* **What you need to do**:
1. Answer these questions using the post about the Facebook exchange.
(a) What is the name of the blamer who disagrees with Alexander's view of himself?
(b) What kind of link did Alexander put his caption on?
(c) In the last paragraph, what is the man told he is not?
2. From the post about the Facebook exchange, extract the passage that begins at the words "If you are anti-IBTP-on-Facebook" and stops after "men hate them.".

START Selected text

If you are anti-IBTP-on-Facebook — and no spinster aunt can blame you for that — you have been spared the recent grim ennui of a painful exchange between a dude named Alexander who fancies himself feministically enlightened, and a blamer named Ana who does not entirely concur with Alexander’s self-assessment. It’s a classic Clueless-Dude Time-Drain. Hell, you already know what went down even if you didn’t read it. You’ve probably seen 2583 of these feminist vs. feminist-dude splitsplats.
This one was especially funny, though, because of the unintentionally ironic caption the dude Alexander gave his feministical little Jezebel link. “If you were wondering whether men hate you […]” was how he put it. I’m not even kidding. He couldn’t seem to grasp why some blamers might have a problem with a man strolling in and telling a bunch of women that men hate them.
Look, just to be clear: when a man hangs around the feminists, it’s weird enough, but when he announces “men hate you,” it strikes rather a different — some might say “menacing” — note than when, say, an award-nominated spinster aunt says it it. You’re not one of the girls, dude.

END Selected text
START Extracted information

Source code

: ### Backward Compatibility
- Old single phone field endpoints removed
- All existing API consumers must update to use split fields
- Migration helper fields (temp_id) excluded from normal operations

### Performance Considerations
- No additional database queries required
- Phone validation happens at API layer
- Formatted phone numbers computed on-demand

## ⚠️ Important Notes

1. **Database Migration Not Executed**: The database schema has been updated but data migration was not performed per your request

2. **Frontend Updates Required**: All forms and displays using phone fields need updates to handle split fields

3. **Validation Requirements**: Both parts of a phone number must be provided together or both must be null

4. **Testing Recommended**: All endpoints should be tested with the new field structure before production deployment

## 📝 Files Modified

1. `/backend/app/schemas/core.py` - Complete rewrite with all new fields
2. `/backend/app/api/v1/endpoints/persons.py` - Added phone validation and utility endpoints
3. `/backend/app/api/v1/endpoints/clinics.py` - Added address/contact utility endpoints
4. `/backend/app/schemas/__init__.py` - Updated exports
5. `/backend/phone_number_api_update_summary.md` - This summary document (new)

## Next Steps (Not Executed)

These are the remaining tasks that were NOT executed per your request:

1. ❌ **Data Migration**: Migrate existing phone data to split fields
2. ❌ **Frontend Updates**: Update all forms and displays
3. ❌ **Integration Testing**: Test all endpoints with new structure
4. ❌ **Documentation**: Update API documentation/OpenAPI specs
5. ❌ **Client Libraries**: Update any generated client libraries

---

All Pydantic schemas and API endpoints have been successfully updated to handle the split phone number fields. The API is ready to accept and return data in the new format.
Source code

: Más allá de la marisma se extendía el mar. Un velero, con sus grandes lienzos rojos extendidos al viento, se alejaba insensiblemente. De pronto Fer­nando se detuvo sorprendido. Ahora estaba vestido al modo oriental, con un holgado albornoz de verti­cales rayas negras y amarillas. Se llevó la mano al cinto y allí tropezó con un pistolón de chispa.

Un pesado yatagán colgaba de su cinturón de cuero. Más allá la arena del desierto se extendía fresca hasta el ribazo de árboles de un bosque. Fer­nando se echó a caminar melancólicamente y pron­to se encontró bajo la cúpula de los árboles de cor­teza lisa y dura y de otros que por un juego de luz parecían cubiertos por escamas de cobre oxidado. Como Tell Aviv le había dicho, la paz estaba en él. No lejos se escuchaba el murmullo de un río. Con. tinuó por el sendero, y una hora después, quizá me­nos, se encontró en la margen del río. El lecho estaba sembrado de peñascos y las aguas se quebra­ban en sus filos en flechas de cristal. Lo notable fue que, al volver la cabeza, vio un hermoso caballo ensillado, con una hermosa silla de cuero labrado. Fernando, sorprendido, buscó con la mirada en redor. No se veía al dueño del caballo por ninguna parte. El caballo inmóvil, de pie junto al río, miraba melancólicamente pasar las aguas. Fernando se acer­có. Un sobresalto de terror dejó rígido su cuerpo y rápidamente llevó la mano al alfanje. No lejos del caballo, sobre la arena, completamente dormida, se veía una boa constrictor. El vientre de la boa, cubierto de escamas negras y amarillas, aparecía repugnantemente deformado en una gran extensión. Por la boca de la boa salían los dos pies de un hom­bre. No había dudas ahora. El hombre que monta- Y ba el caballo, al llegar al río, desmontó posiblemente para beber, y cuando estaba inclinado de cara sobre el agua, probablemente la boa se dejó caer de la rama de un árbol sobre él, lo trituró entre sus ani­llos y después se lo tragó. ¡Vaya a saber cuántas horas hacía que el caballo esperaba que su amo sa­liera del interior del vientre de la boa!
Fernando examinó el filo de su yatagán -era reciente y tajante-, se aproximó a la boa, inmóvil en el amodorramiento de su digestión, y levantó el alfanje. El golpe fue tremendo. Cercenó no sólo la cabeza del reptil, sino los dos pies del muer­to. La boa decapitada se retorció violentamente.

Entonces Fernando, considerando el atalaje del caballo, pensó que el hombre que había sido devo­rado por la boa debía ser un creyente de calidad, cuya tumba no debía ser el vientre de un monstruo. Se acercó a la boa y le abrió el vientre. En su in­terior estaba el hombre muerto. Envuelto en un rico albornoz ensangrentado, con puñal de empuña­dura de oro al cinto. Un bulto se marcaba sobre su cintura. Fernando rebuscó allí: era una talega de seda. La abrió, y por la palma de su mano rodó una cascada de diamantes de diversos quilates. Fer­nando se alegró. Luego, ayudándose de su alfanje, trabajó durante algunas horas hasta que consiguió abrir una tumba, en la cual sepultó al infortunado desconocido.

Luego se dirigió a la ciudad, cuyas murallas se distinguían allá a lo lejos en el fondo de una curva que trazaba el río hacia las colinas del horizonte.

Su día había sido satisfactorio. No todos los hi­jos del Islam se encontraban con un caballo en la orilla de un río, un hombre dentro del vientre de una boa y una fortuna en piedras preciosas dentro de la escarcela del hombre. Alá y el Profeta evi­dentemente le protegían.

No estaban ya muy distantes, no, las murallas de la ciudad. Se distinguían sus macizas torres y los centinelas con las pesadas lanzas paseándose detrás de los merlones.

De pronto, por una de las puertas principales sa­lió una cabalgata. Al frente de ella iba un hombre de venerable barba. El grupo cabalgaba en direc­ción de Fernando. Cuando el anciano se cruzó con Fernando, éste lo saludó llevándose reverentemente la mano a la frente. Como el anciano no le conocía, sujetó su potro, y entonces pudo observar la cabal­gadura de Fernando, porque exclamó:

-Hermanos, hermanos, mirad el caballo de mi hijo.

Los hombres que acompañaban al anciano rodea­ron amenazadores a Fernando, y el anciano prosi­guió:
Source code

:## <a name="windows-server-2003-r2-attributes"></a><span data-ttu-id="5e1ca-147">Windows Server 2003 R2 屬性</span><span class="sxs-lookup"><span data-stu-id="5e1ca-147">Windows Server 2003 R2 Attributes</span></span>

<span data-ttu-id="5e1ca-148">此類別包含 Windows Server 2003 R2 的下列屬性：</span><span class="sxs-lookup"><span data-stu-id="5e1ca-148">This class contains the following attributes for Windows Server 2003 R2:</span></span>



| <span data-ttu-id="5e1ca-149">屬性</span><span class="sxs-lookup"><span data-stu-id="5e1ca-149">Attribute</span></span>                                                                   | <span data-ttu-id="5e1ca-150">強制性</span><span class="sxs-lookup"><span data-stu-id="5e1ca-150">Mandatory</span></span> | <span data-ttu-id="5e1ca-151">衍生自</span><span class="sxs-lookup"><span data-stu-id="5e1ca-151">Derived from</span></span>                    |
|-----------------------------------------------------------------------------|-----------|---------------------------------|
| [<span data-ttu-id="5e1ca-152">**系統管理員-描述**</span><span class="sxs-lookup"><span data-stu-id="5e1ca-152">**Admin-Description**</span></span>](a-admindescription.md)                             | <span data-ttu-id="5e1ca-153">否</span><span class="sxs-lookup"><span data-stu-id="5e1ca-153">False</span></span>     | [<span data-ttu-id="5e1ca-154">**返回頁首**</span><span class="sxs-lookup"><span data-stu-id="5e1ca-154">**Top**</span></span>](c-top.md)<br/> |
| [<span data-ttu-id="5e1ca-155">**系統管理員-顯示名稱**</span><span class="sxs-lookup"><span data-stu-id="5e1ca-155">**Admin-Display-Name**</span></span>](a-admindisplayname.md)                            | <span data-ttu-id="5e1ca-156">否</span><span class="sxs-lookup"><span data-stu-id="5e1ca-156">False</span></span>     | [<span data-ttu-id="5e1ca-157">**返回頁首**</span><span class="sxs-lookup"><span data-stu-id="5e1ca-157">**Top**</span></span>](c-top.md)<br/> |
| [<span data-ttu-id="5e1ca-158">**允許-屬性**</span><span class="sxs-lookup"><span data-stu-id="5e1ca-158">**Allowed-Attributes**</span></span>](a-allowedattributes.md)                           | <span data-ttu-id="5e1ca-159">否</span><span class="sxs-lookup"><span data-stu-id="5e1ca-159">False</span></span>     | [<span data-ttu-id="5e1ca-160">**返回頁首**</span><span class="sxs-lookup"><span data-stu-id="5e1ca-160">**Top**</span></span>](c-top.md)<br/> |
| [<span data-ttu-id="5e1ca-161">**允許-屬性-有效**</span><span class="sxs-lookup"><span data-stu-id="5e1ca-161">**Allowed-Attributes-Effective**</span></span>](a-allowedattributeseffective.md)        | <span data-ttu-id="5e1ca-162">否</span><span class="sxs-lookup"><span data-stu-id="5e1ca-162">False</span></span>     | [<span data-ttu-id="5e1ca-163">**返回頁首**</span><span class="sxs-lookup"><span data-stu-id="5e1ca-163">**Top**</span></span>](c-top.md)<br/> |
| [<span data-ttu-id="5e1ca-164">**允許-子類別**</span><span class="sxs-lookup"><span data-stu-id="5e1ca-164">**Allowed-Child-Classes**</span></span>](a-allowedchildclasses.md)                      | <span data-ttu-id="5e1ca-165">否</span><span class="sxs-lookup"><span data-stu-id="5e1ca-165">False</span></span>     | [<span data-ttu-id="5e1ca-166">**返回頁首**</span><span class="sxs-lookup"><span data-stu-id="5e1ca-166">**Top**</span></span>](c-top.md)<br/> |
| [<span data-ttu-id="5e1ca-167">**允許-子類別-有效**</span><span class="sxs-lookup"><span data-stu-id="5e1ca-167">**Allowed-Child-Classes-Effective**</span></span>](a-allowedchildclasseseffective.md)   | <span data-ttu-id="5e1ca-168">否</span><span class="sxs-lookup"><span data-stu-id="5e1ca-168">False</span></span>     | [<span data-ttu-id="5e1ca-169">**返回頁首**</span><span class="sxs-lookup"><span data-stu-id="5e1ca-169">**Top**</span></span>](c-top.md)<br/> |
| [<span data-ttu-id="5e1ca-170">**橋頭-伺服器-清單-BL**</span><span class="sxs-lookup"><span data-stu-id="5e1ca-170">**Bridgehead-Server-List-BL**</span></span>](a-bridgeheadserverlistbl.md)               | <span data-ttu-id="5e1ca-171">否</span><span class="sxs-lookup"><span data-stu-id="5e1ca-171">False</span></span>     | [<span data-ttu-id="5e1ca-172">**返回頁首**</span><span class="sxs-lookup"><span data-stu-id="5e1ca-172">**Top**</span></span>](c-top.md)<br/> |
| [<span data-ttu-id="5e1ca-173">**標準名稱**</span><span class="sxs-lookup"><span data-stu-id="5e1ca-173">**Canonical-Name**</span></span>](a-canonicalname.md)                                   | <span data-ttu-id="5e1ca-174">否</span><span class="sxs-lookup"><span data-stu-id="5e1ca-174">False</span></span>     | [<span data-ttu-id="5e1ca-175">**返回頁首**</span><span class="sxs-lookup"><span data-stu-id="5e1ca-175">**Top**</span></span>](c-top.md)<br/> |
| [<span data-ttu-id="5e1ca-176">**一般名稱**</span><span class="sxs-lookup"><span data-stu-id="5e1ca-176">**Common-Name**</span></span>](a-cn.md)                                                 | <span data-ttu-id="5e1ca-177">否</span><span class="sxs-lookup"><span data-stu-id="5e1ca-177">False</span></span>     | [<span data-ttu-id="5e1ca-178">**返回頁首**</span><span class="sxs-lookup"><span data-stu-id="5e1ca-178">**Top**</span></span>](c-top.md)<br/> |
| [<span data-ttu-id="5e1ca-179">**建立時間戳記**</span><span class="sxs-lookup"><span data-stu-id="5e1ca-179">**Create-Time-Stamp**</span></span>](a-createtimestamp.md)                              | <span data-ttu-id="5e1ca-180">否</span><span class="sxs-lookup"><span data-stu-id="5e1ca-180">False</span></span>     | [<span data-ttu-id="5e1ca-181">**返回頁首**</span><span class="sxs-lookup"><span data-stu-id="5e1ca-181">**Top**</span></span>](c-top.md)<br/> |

END Extracted information

* **Responses in order**:
1.
(a) Ana
(b) A Jezebel link
(c) One of the girls

2.
If you are anti-IBTP-on-Facebook — and no spinster aunt can blame you for that — you have been spared the recent grim ennui of a painful exchange between a dude named Alexander who fancies himself feministically enlightened, and a blamer named Ana who does not entirely concur with Alexander’s self-assessment. It’s a classic Clueless-Dude Time-Drain. Hell, you already know what went down even if you didn’t read it. You’ve probably seen 2583 of these feminist vs. feminist-dude splitsplats.
This one was especially funny, though, because of the unintentionally ironic caption the dude Alexander gave his feministical little Jezebel link. “If you were wondering whether men hate you […]” was how he put it. I’m not even kidding. He couldn’t seem to grasp why some blamers might have a problem with a man strolling in and telling a bunch of women that men hate them.